You’re not paranoid if they’re really out to get you. Cybercriminals are really out to get you (and me, and your competitors, and your family, everyone is a potential victim).
Our first of two ransomware articles in today’s post does a good job of explaining the ransomware industry and providing a few statistics that are fairly frightening. The second explains a potential solution to the problem of being locked out of your data using indelible cloud storage.
We wrap with a look at non-technical elements of execution management success, a whitepaper that offers useful insights into scaling process automation successfully, and a second whitepaper that looks into the issues every business has of being able to find and use the information it has stored in multiple drives and repositories.
Happy reading and Happy Friday.
The Importance of Cybersecurity for MSPs
This is an interesting, quick overview of the dangers of cybercriminals, especially ransomware, for any business. The description of the parallel universe that cybercriminals operate in is fascinating:
"DarkSide and the other players in the cybercriminal industry operate just like any ordinary business would. They have employees, set monthly and quarterly goals, compete with other companies over customers, form strategic partnerships with other organizations, and care about their reputation. They have websites, advertise their products and services, and post job listings for open positions in the organization. They even claim to donate a portion of their proceeds to charitable organizations (although those organizations have reportedly given back the funds). Cybercrime organizations walk and talk like just any ordinary business. In fact, there may not be many differences between a given cybercriminal organization and your company, aside from which side of the law you play on (although I doubt they pay taxes, at least not to the IRS)."
How Indelible Cloud Storage Could Solve the Ransomware Problem
Even with data backups, you’re always at risk of losing your data to a ransomware attack – even if you pay the criminals off. When backups are also hacked, companies are essentially at the mercy of the attackers. A new technology from Rubrik could be a potential solution. From the article:
- Rubrik's cloud data-storage and management technology offers immutable storage, which means that data can't be changed by any external force after it has been written to the storage service.
- Rubrik introduced new immutable storage services in May pitched directly at businesses worried about ransomware, focusing not just on immutability but on making the recovery process easier.
Execution Excellence: The 5 Key Disciplines
Sometimes, it’s useful to be reminded that the human side of execution excellence is as (arguably even more) important than the technology. Here are the five key disciplines:
- Setting a clear team vision
- Quality, regular meetings
- Measure what matters [Note: process mining can, of course, play an important role here]
- Assemble the right team
- Creat accountability
Scaling Process Automation at Your Company
This whitepaper from workflow provider Camunda provides a very good high-level overview of automating processes throughout a company.
One of their key takeaways:
"If you want a company-wide platform, don’t start with a company-wide platform!"
Attempting to “go big” from the beginning leads to struggles and failure to implement successfully. While a little slanted in favor of open source (Camunda is an open-source platform), the advice on steps and getting started is solid.
How to Gain Insight Into ALL of Your Information
While we have devoted time and effort to devlope our process mining expertise, we still have our finger on the pulse of the ECM industry. Finding information quickly remains a business challenge, especially in light of the exponential explosion of information (see last week’s Five for Friday for more.
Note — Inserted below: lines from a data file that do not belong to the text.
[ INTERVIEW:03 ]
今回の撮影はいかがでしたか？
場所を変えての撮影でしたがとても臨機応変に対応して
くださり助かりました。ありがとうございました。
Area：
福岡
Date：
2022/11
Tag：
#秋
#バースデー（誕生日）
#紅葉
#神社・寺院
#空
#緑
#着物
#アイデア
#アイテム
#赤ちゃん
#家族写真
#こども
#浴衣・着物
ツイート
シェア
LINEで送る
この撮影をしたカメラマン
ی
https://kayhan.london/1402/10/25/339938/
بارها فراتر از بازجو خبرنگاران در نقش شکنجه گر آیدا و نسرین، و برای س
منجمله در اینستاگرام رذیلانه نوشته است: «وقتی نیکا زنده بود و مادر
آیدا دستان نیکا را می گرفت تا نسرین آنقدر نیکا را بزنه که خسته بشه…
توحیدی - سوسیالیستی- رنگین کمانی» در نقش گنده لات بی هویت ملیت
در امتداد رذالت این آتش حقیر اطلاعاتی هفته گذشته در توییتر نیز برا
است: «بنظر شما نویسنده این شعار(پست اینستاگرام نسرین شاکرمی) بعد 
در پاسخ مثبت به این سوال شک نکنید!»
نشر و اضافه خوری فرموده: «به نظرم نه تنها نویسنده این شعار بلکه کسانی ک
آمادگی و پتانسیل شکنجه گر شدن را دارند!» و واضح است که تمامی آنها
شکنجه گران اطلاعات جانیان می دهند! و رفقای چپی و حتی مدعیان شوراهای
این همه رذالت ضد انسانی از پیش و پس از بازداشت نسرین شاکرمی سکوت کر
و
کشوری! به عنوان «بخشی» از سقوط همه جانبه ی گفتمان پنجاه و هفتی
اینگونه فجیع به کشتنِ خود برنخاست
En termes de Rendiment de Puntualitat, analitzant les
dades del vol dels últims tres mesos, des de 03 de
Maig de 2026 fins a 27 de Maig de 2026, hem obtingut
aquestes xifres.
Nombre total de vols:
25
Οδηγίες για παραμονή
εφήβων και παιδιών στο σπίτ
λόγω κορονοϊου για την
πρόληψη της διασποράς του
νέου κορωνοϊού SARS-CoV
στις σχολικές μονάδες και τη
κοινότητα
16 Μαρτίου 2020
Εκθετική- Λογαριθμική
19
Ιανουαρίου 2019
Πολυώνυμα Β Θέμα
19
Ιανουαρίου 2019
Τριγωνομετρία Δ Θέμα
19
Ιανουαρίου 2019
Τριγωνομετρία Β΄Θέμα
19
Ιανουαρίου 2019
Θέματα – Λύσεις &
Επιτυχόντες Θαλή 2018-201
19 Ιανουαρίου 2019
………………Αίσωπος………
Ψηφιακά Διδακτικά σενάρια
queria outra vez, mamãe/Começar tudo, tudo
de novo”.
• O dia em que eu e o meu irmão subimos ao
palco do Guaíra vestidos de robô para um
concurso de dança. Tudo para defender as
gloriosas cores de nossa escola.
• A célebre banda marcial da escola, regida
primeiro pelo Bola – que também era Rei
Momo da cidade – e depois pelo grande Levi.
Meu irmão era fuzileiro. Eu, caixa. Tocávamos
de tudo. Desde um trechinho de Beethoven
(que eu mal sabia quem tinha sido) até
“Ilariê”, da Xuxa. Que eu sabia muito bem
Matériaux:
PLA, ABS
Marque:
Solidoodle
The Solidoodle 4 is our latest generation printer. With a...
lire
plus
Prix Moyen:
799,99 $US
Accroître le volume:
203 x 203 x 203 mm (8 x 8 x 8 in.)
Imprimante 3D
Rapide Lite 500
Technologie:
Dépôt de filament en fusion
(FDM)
This short whitepaper, written by Kevin Crain of AIIM and sponsored by ShinyDocs, provides an interesting perspective on the challenge of accessing and then using all of the information an organization stores.
From the report:
"We create roughly 2.5 quintillion bytes of data every day. On top of that, enterprise organizations have, on average, five distinct information repositories or content databases, often with years of legacy data packed away. And that is not counting the many file shares, business applications, and personal computer drives that contain hidden and overlooked information."